Ambiguity Detection Approaches
The types of ambiguity discussed above are traditionally used in natural language processing. In addition, programmers use various techniques to detect ambiguity in Software Requirements Specification (SRS) documents or natural language requirements. In general, there are three types of ambiguity detection approaches:
Manual approach
A semi-automatic approach using natural language processing
A semi-automatic approach using machine learning
Manual Approaches in Detecting Ambiguity
The manual method of detecting ambiguity relies solely on the requirements of engineering expertise and no automatic techniques. Manual approaches include inspection and review.
Using Inspection Techniques, all stakeholders are requested to provide an interpretation of the requirements. A comparison is returned between the interpretations of different stakeholders. If the interpretations differ, the requirements are ambiguous.
Reviewing involves three steps. As a first step, the reviewers manually look for ambiguities in documents. Afterward, each ambiguity is rated according to its severity. Ultimately, the collected ambiguity and the natural language document review are forwarded to the author for correction.
Semi-Automatic Approach Using Natural Language Processing Techniques
The semi-automatic approach uses natural language processing techniques with the help of human experts to detect ambiguities in SRS. Ontology and natural language patterns are two types of natural language processing techniques.
During the ontology text classification process, less powerful words are removed from documents. Ontology text classification helps to clarify the possible meanings of ambiguous terms by classifying the relationships between the concepts and their explanations.
To detect ambiguity using natural language patterns, requirements engineers first manually look for ambiguity. Analyzing requirements for ambiguity is part of matching natural language patterns. Lastly, requirements engineers rewrite the requirements.
Semi-Automatic Approach Using Machine Learning Techniques
Semi-automatic approaches using machine learning techniques to detect ambiguity include decision trees, SVMs, Naive Bayes (NBs), and N-grams.
Decision-Tree Text Classification Technique
The decision tree enables a search to narrow down to a specific set of attributes by adding only the most valuable features to the tree structure. As part of the search process, each component undergoes an evaluation between several, unlikely possible values. In this process, all training examples are considered using a decision tree.
Support Vector Machine (SVM) text classification
Every element representing a word in the SVM model tags it with a Part of Speech (POS) tag. After that, SVM will assign weight to the corpus. A comparison occurs between the weight and the threshold value. SVM detects errors if the weight is large or difficult to identify.
Naïve Bayes (NB) text classification
The NB text classifier trains the text based on word probability and count. To classify a text, it analyzes the probabilities of words learned through training data.

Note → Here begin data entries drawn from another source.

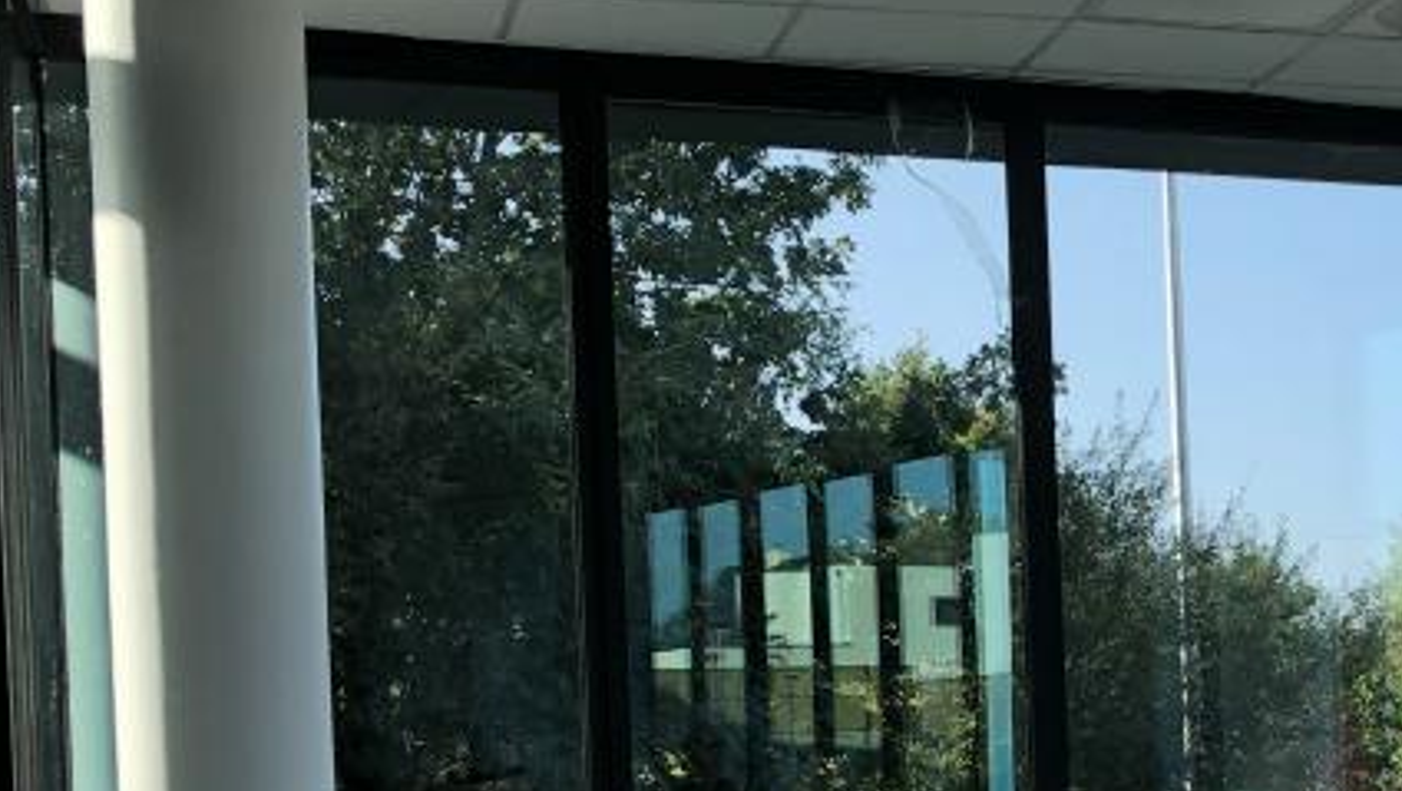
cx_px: 1617
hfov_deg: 21.7
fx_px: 3422
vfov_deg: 12.9
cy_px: 884
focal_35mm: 92
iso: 20
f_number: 1.8
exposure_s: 1/296
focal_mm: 3.99
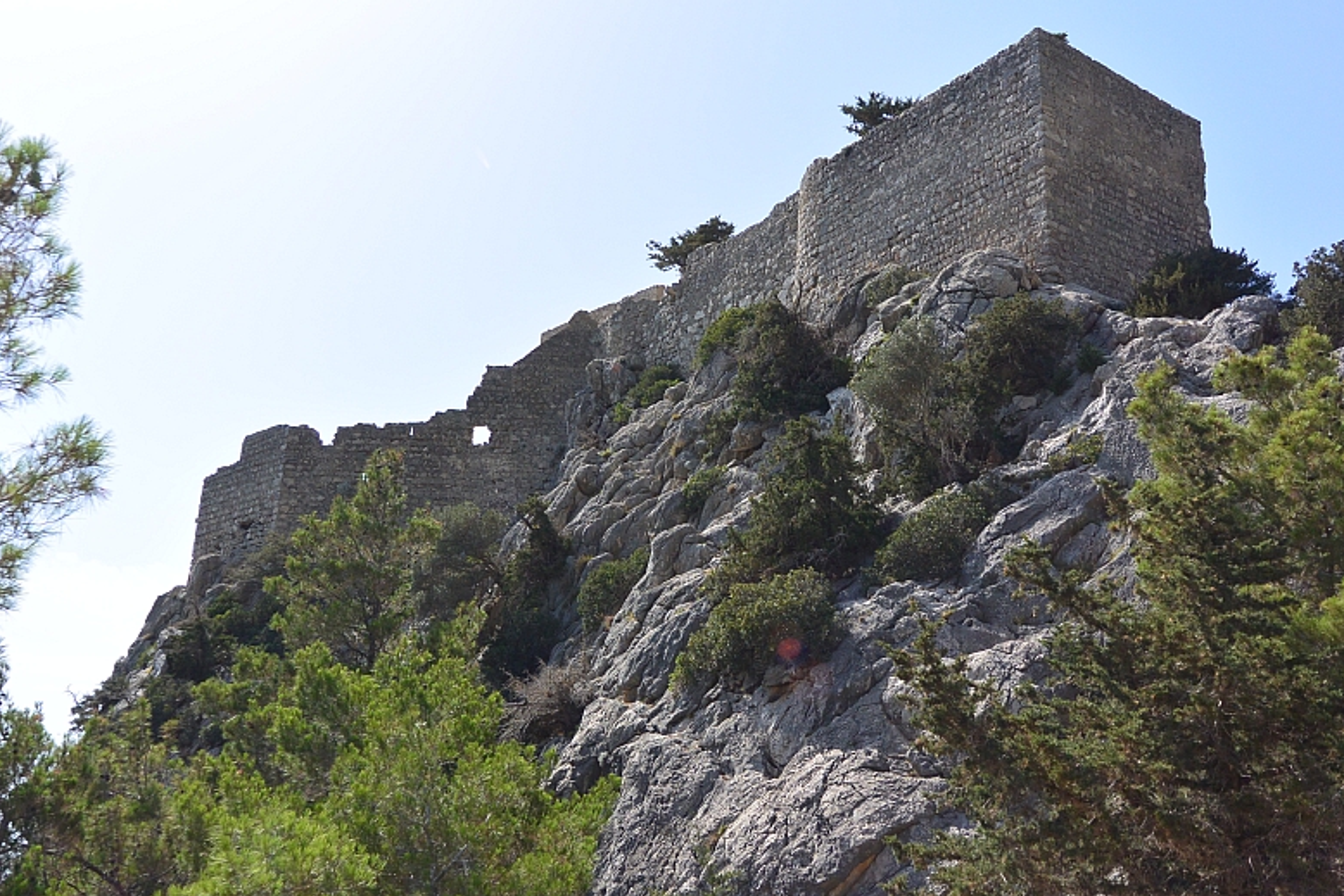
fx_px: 1381
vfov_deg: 36.0
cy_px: 443
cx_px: 682
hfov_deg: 51.9
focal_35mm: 37
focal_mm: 13.6
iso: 160
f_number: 4.5
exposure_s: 1/1250
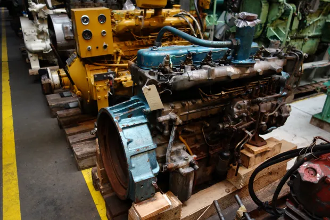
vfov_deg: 46.4
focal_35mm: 28
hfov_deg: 65.5
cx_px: 165
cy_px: 110
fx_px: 257
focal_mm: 10.4
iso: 400
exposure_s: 1/30
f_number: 1.8
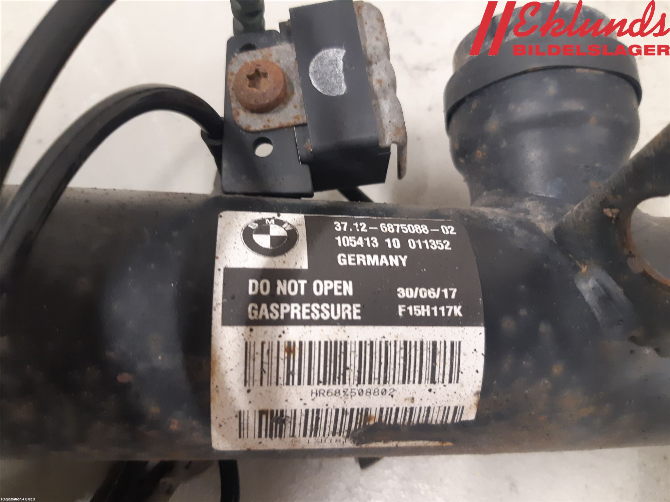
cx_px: 335
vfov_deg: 53.1
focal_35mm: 26
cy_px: 251
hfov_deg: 67.3
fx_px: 503
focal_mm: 3.93
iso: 250
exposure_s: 1/25
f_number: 1.7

Statistical Machine translation using the n-gram model
In addition to using probabilistic language models, the n-gram model can predict ambiguity using only words. With probabilistic language models, words in corpora accumulate to estimate probability distributions among words. Conversely, word prediction collects a series of consecutive terms. After that, using other machine learning techniques, it derives the probability of the next word.
Final Words
Ambiguity can be a major problem with documentation of any kind. The application of ambiguity detection can considerably help mitigate this issue. In spite of the myriad of techniques available, modern AI still struggles to cope with ambiguity.